As a group, the coronulids are relatively abundant throughout the modern oceans. The most abundant coronulid species in the oceans today is Coronula diadema (Linnaeus, 1767), which lives attached to the skin of humpback whales (Megaptera novaeangliae Borowski, 1781). Where whale barnacle fossils are found, they belong nearly exclusively to the genus Coronula (Fleming, 1959; Zullo, 1969; Beu, 1971; Buckeridge, 1983; Bianucci et al., 2006a, b; Dominici et al., 2011; Collareta et al., 2016; Taylor et al., 2019). The genus Cryptolepas is represented by a single extant species, Cryptolepas rhachianecti, which is a host-specific inhabitant of the skin of gray whales (Eschrichtius robustus Lilljeborg, 1861) (Newman and Ross, 1976; Newman and Abbott, 1980; Seilacher, 2005; Bradford et al., 2011; Hayashi, 2012; Swartz, 2018). Like its host, C. rhachianecti previously has been known only from the Northern Hemisphere, both in the present day and within the fossil record. While fossil whale barnacles usually exist in small numbers wherever they are found, an exception to this general rule is the Canoa Basin of Ecuador, where dozens of coronulid fossils have been collected, previously all assigned to the genus Coronula (Bianucci et al., 2006a, b).

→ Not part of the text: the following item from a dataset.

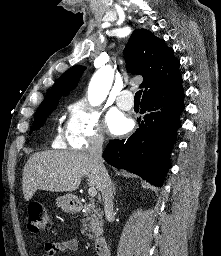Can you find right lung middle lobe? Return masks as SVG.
Here are the masks:
<instances>
[{"label": "right lung middle lobe", "mask_w": 221, "mask_h": 256, "mask_svg": "<svg viewBox=\"0 0 221 256\" xmlns=\"http://www.w3.org/2000/svg\"><path fill=\"white\" fill-rule=\"evenodd\" d=\"M59 99L60 97H54L41 103L38 110L36 111L35 120H34L35 126L33 130L39 129L44 125L47 117L57 107L59 103Z\"/></svg>", "instance_id": "1"}]
</instances>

Here we report finding two partial shells of the gray whale barnacle Cryptolepas rhachianecti in Pleistocene-aged deposits from the Canoa Basin, Ecuador. To our knowledge, these are the oldest known fossil specimens of Cryptolepas, the first occurrences of the genus in the Southern Hemisphere, and the first evidence of a gray whale population regularly living in or migrating through the southern Pacific Ocean.
Geological setting
Specimens were collected in Pleistocene-aged sediments of the Canoa Basin in the Cabo San Lorenzo area of the Manabi Province, Ecuador (1.1821°S, 80.8622°W). During the Plio-Pleistocene, the Cabo San Lorenzo area was an uplifting island separated from mainland Ecuador by a shallow, narrow strait. Continued uplift eventually connected this island to mainland Ecuador via a land bridge. Glacial-interglacial oscillations caused the shoreline to advance and retreat multiple times, extending west of present-day La Plata Island during glacial periods, when sea level was lower (Di Celma et al., 2002, 2005; Cantalamessa and Di Celma, 2004). During warmer interglacials, rising sea levels resulted in the shoreline retreating eastward to create a southwesterly facing coastal embayment, the Canoa Basin (Fig. 1). Over time, the basin has been progressively filled by ∼120 m of cyclically stacked shallow marine strata (Di Celma et al., 2002, 2005).
Figure 1.
(1) A map showing the location of the Canoa Basin sediments in relation to the range of modern-day gray whales, with inset showing greater detail of the region surrounding the field site. (2) During glacial lowstands, the Canoa coastline extended west past present-day Isla de la Plata. (3) During past interglacial high-stands, the coastline moved east, creating a small coastal embayment, the Canoa Basin.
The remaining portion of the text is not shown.